PORT-AU-PRINCE, (Reuters) – The United Nations-led international response to Haiti’s deadly cholera epidemic is “inadequate” and woefully short of funding, aid groups, including the U.N. humanitarian agency, said yesterday.
As the death toll from the epidemic, which is killing dozens of people each day, climbed above 1,180, the huge humanitarian operation in Haiti appeared to be losing the battle against the latest catastrophe to beset the poor Caribbean nation after a devastating earthquake in January.
The spreading epidemic has piled misery on Haiti’s already impoverished and traumatized population as the government prepares to hold national elections on Nov. 28 in an atmosphere of turmoil, including anti-U.N. riots and protests this week. \The government has made no move to postpone the elections for a new president, deputies and senators.

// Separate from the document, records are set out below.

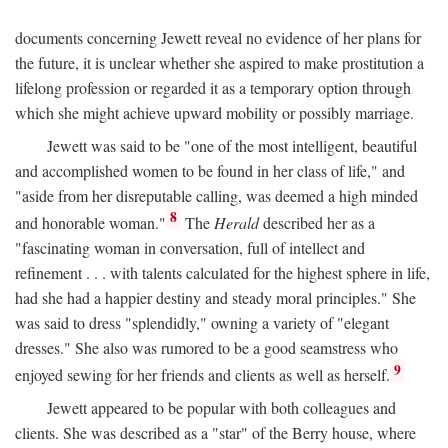
documents concerning Jewett reveal no evidence of her plans for
the future, it is unclear whether she aspired to make prostitution a
lifelong profession or regarded it as a temporary option through
which she might achieve upward mobility or possibly marriage.
Jewett was said to be "one of the most intelligent, beautiful
and accomplished women to be found in her class of life," and
"aside from her disreputable calling, was deemed a high minded
8
and honorable woman."
The
Herald
described her as a
"fascinating woman in conversation, full of intellect and
refinement . . . with talents calculated for the highest sphere in life,
had she had a happier destiny and steady moral principles." She
was said to dress "splendidly," owning a variety of "elegant
dresses." She also was rumored to be a good seamstress who
9
enjoyed sewing for her friends and clients as well as herself.
Jewett appeared to be popular with both colleagues and
clients. She was described as a "star" of the Berry house, where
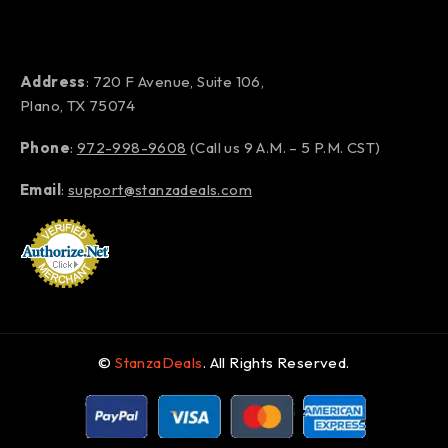
Address
: 720 F Avenue, Suite 106,
Plano, TX 75074
Phone
:
972-998-9608
(Call us 9 A.M. – 5 P.M. CST)
Email
:
support@stanzadeals.com
©
StanzaDeals
. All Rights Reserved.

“Despite the huge presence of international organizations in Haiti, the cholera response has to date been inadequate in meeting the needs of the population,” Doctors Without Borders/Medecins Sans Frontieres, or MSF, said in a statement.

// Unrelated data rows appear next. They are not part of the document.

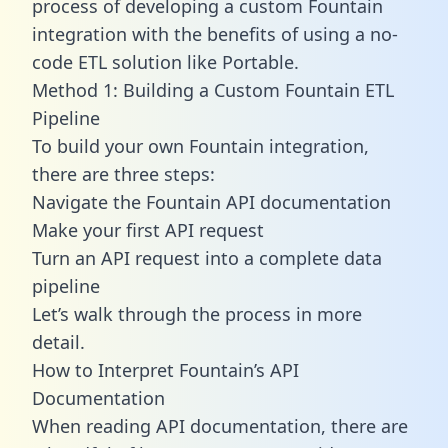
process of developing a custom Fountain
integration with the benefits of using a no-
code ETL solution like Portable.
Method 1: Building a Custom Fountain ETL
Pipeline
To build your own Fountain integration,
there are three steps:
Navigate the Fountain API documentation
Make your first API request
Turn an API request into a complete data
pipeline
Let’s walk through the process in more
detail.
How to Interpret Fountain’s API
Documentation
When reading API documentation, there are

“There is no time left for meetings and debate — the time for action is now,” MSF head of mission in Haiti Stefano Zannini said, calling on all groups and agencies to ramp up their activities urgently to fight the cholera outbreak. In just over a month, the cholera epidemic has spread to eight of the country’s 10 provinces and some 20,000 people have been treated in hospitals for the diarrheal disease, which can kill in hours through dehydration if not treated quickly.
If people are treated early, they can be easily saved, experts say, adding that speed of response is crucial.
Aid workers have reported patients dying in the streets and on roadsides, or in isolated rural communities, because they were unable to get to hospitals in time to be saved.
The anti-cholera campaign has been complicated by reports — so far rebuffed as inconclusive by the U.N. mission in Haiti, MINUSTAH, that U.N. Nepalese peacekeepers brought the disease to Haiti, where it had been absent for 100 years.
Popular fear and anger over the epidemic has turned into violent attacks and protests against the blue-helmeted peacekeepers who are in the country to help Haitians.
Students shouting anti-U.N. slogans set up barricades of burning tires and rocks near the Haiti University Ethnology Faculty in Port-au-Prince on Friday. Police fired in the air to disperse them. The sprawling city was otherwise calm. At least two people were killed and dozens wounded in clashes this week between U.N. troops and rioting cholera protesters, some armed, in the northern city of Cap-Haitien. The violence, which the United Nations blamed on political agitators, disrupted supplies and treatment in the north, which is experiencing a spike in the cholera epidemic. Imogen Wall of the U.N. humanitarian agency, OCHA, said the cholera response operation had so far received only $5 million of the $164 million the United Nations appealed to governments for a week ago to fight the epidemic. “The response is completely inadequate and in this situation where we are against the clock, we urgently need support if we are going to save lives,” she told Reuters. “Cholera is a race against time. If we can get to people, if we have what we need, we should be saving lives,” she said.
MSF criticized what it called critical shortfalls in the cholera response, calling for an acceleration of prevention measures like setting up treatment centers and oral rehydration points near communities, providing safe, chlorinated water, building latrines and safely disposing of waste and bodies.
Wall said 30 cholera treatment centers had been set up, and more were planned, along with oral rehydration stations.
The international relief operation in Haiti, one of the biggest running in the world, had already been criticized for slow progress in helping Haiti recover from the Jan. 12 quake, which killed more than 250,000 people and wrecked the capital.
Wall said the humanitarian operation was already caring for 1.3 million homeless earthquake survivors sheltering in fragile tent and tarpaulin camps in Port-au-Prince, where they were receiving food, water and medical assistance.